Ukraine’s security service (SBU) prevented a terrorist attack that Russia had planned to carry out in Kyiv on 9 May, according to Ukrainian media reports. “The Security Service of Ukraine was proactive, the perpetrators of the terrorist attack were caught red-handed and arrested,” said Artem Dekhtiarenko, SBU spokesman, who was quoted by Ukrainska Pravda and the Kyiv Post, as well as the BBC Russian service. “We have also collected evidence that unequivocally confirms Russian involvement.” The SBU said it would provide further details later.
A drone attack from Ukraine set an oil refinery on fire in the Volgograd region of southern Russia, the regional governor said on Sunday. The Russian Telegram channel Baza, which is associated with Russia’s security services, posted footage of an industrial building in flames. The reports could not be independently verified and there was no immediate comment from oil producer Lukoil, which owns the refinery, or from Ukraine.
The Ukrainian defence force said its 110th Separate Mechanized Brigade shot down a Russian SU-25 warplane near Avdiivka. It is a jet that provides close air support to ground troops, similar to the American A10.
Fierce fighting has continued on the fringes of the Kharkiv region in north-east Ukraine. Russia’s defence ministry said its forces had taken the villages of Pletenivka, Ohirtseve, Borysivka, Pylna and Strilecha. Kharkiv’s governor, Oleh Syniehubov, however, said on Saturday that active fighting continued in all five of the frontier villages located within 3km to 5km of the border.

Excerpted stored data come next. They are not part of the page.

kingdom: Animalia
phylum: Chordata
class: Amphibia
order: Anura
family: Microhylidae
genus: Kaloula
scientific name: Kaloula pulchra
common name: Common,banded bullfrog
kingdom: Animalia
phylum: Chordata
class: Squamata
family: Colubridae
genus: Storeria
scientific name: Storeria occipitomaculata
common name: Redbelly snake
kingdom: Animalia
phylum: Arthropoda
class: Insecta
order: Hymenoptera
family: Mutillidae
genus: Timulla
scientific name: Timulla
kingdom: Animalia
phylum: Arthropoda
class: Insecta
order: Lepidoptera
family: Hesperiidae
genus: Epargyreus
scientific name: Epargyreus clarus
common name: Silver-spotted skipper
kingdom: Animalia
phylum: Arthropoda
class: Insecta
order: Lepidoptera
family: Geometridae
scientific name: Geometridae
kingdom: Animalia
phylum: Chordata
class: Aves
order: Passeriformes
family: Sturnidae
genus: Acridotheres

The Polish prime minister, Donald Tusk, has visited the border with Belarus and stressed that Poland will do more to strengthen security along its entire eastern frontier. It is also the EU external border with the autocratic state. Tusk accused Belarus, Russia’s ally, of intensifying a “hybrid war” against the west by encouraging migrants to try to cross into the EU. “I know that there are more and more illegal crossings every day,” Tusk said, also citing “the growing threat resulting from the Russian-Ukrainian war, Russia’s aggression against Ukraine and the uncertain geopolitical situation”.
Five people were killed and nine wounded in three separate Ukrainian drone and artillery strikes on the Russian border provinces of Belgorod and Kursk, and the Ukrainian city of Donetsk, which Russia claims to have annexed, local officials said on Saturday. Denis Pushilin, the convicted Ukrainian traitor installed by Russia as head of east Ukraine’s Donetsk region, said in a statement posted on the Telegram messaging app that three civilians had been killed and eight more injured when a Ukrainian missile struck a restaurant in Donetsk city.
The governor in Russia’s Belgorod region, Vyacheslav Gladkov, said one man was killed and another injured after a Ukrainian drone hit a parked truck in the border village of Novostroyevka-Pervaya. His counterpart in neighbouring Kursk region, Roman Starovoit, said a civilian died in hospital after being wounded in a drone strike on the frontier town of Sudzha.
A Moscow-installed official in Ukraine’s Luhansk region said the death toll in a Ukrainian missile strike that caused a large fire with major damage at a fuel depot in the town of Rovenky had risen to four, with 11 injured.
In Ukraine’s Sumy oblast bordering Russia, officials said the Russians carried out 21 attacks with mortars, artillery, drones and missiles on communities including Sumy, Khotyn, Yunakiv, Myropil, Bilopol, Krasnopil, Velikopysariv, Esman, Shalygin and Seredino-Bud. In Sumy a woman was killed by a rocket attack. At least 93 explosions were recorded.
Vladimir Putin on Saturday gave extra duties to two key government officials who oversee defence and energy. The Russian president proposed extra powers for Denis Manturov, 55, the only first deputy prime minister in the new government of prime minister Mikhail Mishustin. Putin’s energy tsar, Alexander Novak, 52, will remain as a deputy prime minister overseeing energy but will get additional duties for running the economy, according to the government.